[Catalyst] extending apps to use alternate root namespaces at setup() time

Peter Karman peter at peknet.com
Wed Oct 24 15:09:34 GMT 2007


</tickle>

...

This is a bit of an involved question. I'm looking mostly for feedback on
whether (a) what I am attempting is sane and (b) if my method for attempting it
is sane.

I have a base Cat app called Foo. It implements some base controllers and
models, as well as the typical Foo.pm class. I want to allow folks to use it
like this:

 # create a MyApp.pm file
 package MyApp;
 use base qw( Foo );
 use Catalyst::Runtime;
 use Catalyst qw(-Debug Static::Simple);
 __PACKAGE__->setup();


setup() should find all the MyApp::* Catalyst::Component-based files and
instantiate them. But it should also find all the Foo::*
Catalyst::Component-based files as well, preferring MyApp files with the same
name. Think of it like a @INC for Catalyst setup(), with more than one
$base_prefix to inspect.

The idea is that MyApp components need only subclass and override the base
classes that they want to change, and also extend the basic Foo features by
just adding new components. Sort of like taking the extensible nature of
Catalyst itself and applying it Catalyst applications.

Example: if Foo/Controller/Bar.pm exists but there is no equivalent
MyApp/Controller/Bar.pm, then use the Foo version, but create a class
on-the-fly called MyApp::Controller::Bar that isa Foo::Controller::Bar.
Likewise, if Foo/Controller/Blip.pm exists and so does
MyApp/Controller/Blip.pm, then prefer the MyApp version, loading it at ignoring
the Foo version.

So I could conceivably create a single MyApp.pm file, and then get all the Foo
components loaded into the MyApp namespace without having to subclass each one
into a real .pm file.

Below is the code that I use to implement this. It seemed to me that there
wasn't a way to do this using the standard setup_components() since
$base_prefix gets, well, prefixed everywhere, and there didn't seem to be a
suitable option to Module::Pluggable::Object to do what I wanted.

So again, is the idea itself worthwhile? And also, is the implementation the
best way to accomplish it?

TIA.

**JOB 1:**
Print the portion of the text on Catalyst setup() starting with "Below is the" and going on through "what I wanted.".

Recorded data

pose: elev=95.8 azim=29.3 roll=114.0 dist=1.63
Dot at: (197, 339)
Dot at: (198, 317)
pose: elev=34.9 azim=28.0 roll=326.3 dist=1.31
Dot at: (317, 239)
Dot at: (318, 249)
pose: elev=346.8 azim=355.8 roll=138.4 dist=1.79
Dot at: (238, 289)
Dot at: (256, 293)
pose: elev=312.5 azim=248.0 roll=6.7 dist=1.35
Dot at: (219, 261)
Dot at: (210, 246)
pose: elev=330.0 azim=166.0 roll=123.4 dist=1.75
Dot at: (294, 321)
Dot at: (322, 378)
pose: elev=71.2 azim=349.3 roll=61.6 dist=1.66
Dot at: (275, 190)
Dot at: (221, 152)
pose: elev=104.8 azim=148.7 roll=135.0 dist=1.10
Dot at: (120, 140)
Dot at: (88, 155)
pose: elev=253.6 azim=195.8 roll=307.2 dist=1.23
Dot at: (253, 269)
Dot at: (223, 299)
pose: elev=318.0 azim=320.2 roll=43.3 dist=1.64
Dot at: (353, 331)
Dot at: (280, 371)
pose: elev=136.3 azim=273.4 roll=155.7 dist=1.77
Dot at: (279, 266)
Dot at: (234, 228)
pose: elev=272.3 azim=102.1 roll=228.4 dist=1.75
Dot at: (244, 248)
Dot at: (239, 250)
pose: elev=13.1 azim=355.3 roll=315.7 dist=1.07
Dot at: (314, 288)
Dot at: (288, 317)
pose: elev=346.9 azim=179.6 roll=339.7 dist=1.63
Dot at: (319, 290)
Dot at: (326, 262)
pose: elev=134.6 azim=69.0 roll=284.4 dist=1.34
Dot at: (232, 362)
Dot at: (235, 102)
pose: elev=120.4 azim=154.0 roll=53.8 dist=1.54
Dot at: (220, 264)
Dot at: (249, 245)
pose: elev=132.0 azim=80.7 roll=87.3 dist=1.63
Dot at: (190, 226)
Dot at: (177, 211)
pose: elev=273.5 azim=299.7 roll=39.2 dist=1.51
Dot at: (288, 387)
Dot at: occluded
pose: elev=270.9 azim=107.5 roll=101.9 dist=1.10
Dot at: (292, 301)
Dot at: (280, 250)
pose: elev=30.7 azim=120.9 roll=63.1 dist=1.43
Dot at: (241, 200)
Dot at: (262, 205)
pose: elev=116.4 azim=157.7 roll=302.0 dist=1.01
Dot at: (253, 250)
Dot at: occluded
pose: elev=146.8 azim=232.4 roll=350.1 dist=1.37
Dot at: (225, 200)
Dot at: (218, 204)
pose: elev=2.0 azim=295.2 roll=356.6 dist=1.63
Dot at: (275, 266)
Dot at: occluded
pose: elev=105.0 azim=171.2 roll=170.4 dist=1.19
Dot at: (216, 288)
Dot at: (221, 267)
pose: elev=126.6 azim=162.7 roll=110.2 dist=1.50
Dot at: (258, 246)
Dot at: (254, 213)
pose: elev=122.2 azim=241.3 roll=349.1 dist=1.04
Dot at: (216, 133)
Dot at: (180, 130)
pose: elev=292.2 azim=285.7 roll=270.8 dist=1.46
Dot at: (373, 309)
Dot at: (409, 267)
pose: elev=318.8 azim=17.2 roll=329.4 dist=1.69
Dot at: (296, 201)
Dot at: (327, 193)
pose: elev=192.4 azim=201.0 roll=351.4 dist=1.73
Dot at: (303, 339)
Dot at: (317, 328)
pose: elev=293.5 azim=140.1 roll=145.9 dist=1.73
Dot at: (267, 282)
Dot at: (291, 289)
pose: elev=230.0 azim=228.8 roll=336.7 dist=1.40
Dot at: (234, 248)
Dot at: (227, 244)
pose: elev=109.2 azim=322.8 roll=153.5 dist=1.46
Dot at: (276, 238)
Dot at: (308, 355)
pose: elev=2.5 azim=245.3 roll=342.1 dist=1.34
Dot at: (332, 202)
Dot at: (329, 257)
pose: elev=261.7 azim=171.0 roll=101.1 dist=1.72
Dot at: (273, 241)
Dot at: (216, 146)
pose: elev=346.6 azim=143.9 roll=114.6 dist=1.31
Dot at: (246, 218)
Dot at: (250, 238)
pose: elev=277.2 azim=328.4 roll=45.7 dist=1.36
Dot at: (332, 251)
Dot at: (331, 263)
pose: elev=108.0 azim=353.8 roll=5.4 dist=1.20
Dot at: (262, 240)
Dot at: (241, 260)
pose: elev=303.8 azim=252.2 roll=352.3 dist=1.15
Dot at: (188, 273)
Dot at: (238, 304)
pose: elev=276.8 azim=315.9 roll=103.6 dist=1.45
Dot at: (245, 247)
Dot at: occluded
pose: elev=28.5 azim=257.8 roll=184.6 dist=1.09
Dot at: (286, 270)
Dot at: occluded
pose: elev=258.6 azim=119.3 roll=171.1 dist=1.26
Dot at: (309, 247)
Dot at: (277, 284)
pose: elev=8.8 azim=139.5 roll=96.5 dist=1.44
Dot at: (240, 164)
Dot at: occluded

**JOB 2:**
From the records, output the lines starting with the line with "pose: elev=253.6 azim=195.8" and going on through the line with "Dot at: (227, 244)", with both of those lines included.

**ANSWER 1:**
Below is the code that I use to implement this. It seemed to me that there
wasn't a way to do this using the standard setup_components() since
$base_prefix gets, well, prefixed everywhere, and there didn't seem to be a
suitable option to Module::Pluggable::Object to do what I wanted.

**ANSWER 2:**
pose: elev=253.6 azim=195.8 roll=307.2 dist=1.23
Dot at: (253, 269)
Dot at: (223, 299)
pose: elev=318.0 azim=320.2 roll=43.3 dist=1.64
Dot at: (353, 331)
Dot at: (280, 371)
pose: elev=136.3 azim=273.4 roll=155.7 dist=1.77
Dot at: (279, 266)
Dot at: (234, 228)
pose: elev=272.3 azim=102.1 roll=228.4 dist=1.75
Dot at: (244, 248)
Dot at: (239, 250)
pose: elev=13.1 azim=355.3 roll=315.7 dist=1.07
Dot at: (314, 288)
Dot at: (288, 317)
pose: elev=346.9 azim=179.6 roll=339.7 dist=1.63
Dot at: (319, 290)
Dot at: (326, 262)
pose: elev=134.6 azim=69.0 roll=284.4 dist=1.34
Dot at: (232, 362)
Dot at: (235, 102)
pose: elev=120.4 azim=154.0 roll=53.8 dist=1.54
Dot at: (220, 264)
Dot at: (249, 245)
pose: elev=132.0 azim=80.7 roll=87.3 dist=1.63
Dot at: (190, 226)
Dot at: (177, 211)
pose: elev=273.5 azim=299.7 roll=39.2 dist=1.51
Dot at: (288, 387)
Dot at: occluded
pose: elev=270.9 azim=107.5 roll=101.9 dist=1.10
Dot at: (292, 301)
Dot at: (280, 250)
pose: elev=30.7 azim=120.9 roll=63.1 dist=1.43
Dot at: (241, 200)
Dot at: (262, 205)
pose: elev=116.4 azim=157.7 roll=302.0 dist=1.01
Dot at: (253, 250)
Dot at: occluded
pose: elev=146.8 azim=232.4 roll=350.1 dist=1.37
Dot at: (225, 200)
Dot at: (218, 204)
pose: elev=2.0 azim=295.2 roll=356.6 dist=1.63
Dot at: (275, 266)
Dot at: occluded
pose: elev=105.0 azim=171.2 roll=170.4 dist=1.19
Dot at: (216, 288)
Dot at: (221, 267)
pose: elev=126.6 azim=162.7 roll=110.2 dist=1.50
Dot at: (258, 246)
Dot at: (254, 213)
pose: elev=122.2 azim=241.3 roll=349.1 dist=1.04
Dot at: (216, 133)
Dot at: (180, 130)
pose: elev=292.2 azim=285.7 roll=270.8 dist=1.46
Dot at: (373, 309)
Dot at: (409, 267)
pose: elev=318.8 azim=17.2 roll=329.4 dist=1.69
Dot at: (296, 201)
Dot at: (327, 193)
pose: elev=192.4 azim=201.0 roll=351.4 dist=1.73
Dot at: (303, 339)
Dot at: (317, 328)
pose: elev=293.5 azim=140.1 roll=145.9 dist=1.73
Dot at: (267, 282)
Dot at: (291, 289)
pose: elev=230.0 azim=228.8 roll=336.7 dist=1.40
Dot at: (234, 248)
Dot at: (227, 244)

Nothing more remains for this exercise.